MRI_Convert_Nikon_Andor_To_Hyperstack - MontpellierRessourcesImagerie/imagej_macros_and_scripts GitHub Wiki

Because of the big size of the images the microscope cuts images along the time dimension into multiple files each with a number of frames. This tool will for each position and wavelength convert the image. It will do a z-projection, concatenate all time-chunks and save the resulting image. The user has to provide the number of slices in the z-dimension. The pixel size and time interval can automatically be set when provided by the user.

The source code in git-hub can be found here.

You can download an example data-set here: DOI

Getting started

To install the tool drag the files MRI_Convert_Nikon_TI_Andor_To_Hyperstac.ijm and MRI_Convert_Nikon_TI_Andor_To_Hyperstac.py to the Fiji launcher window, save them under macros/toolsets in the Fiji installation and restart Fiji.

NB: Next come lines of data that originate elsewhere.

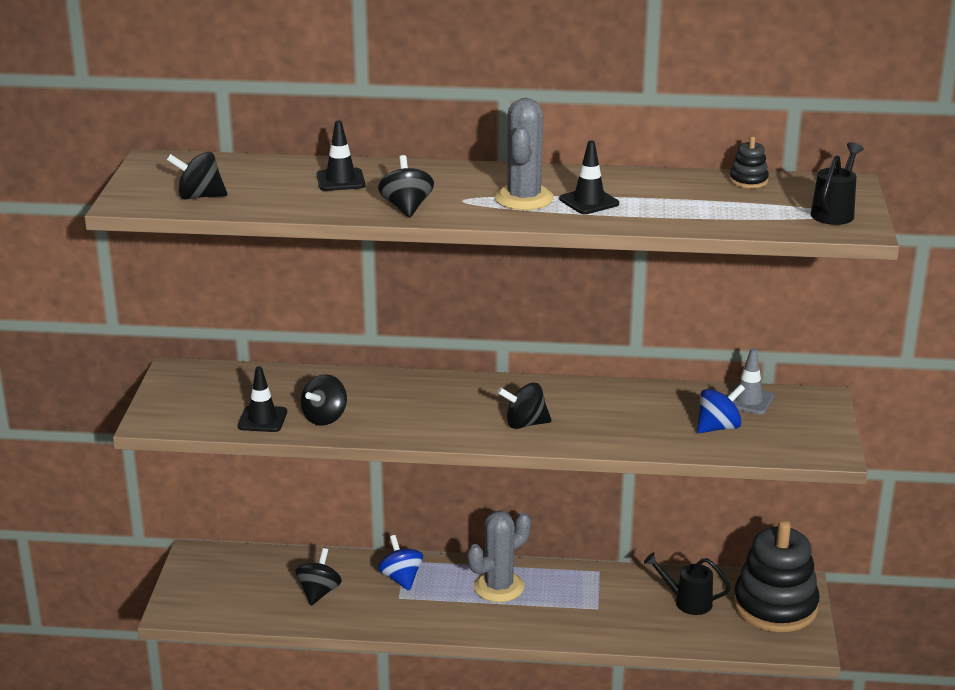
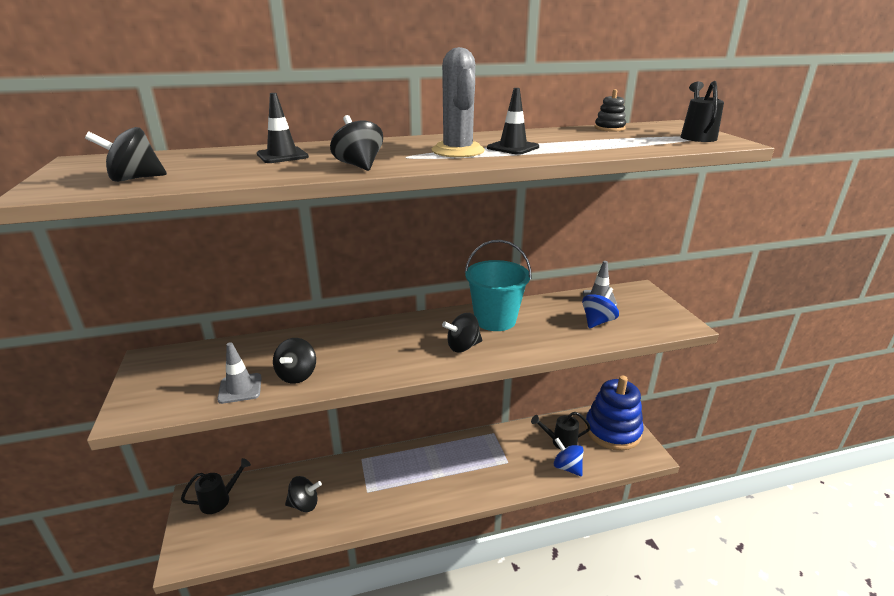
camera: 20 degrees left, 0 degrees up
black traffic cone [237,366,287,432] -> grey traffic cone [217,342,262,404]
black spinning top [295,548,342,606] -> black spinning top turned 90 degrees clockwise [285,476,322,512]
blue spinning top [378,535,423,591] -> blue spinning top moved to [554,438,584,477]
grey cactus [468,511,531,602] -> none
black stacking toy [733,520,819,632] -> blue stacking toy [585,375,644,450]
none -> black watering can [181,458,251,514]
none -> turquoise bucket [465,240,531,331]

Select the "MRI_Convert_Nikon_TI_Andor_To_Hyperstac" toolset from the >> button of the ImageJ launcher.

toolbar.png

Options

Right-click on the button to open the options dialog:

options.png

  • z-slices - The number of z-slices of the stacks. The number of time-points will be calculated.
  • output-folder - The result images will be written into a subfolder of the input-folder with the name provided by this option.
  • pixel size - If different from zero, the pixel size will be set in the result images.
  • pixel unit - If the pixel size was different from zero, the unit of the pixel size will be set in the result images.
  • time-interval - If different from zero, the time-interval will be set in the result images.
  • time unit - If the time-interval was different from zero, the unit of the time-interval will be set in the result images.

Usage

Right click cn-button to change the options or to come back to this help page. Click on the cn-button to run the script. A file-dialog will open. Select the folder containing the input images. While processing the progress is shown in the log-window. When finished you can find the result images in the output folder.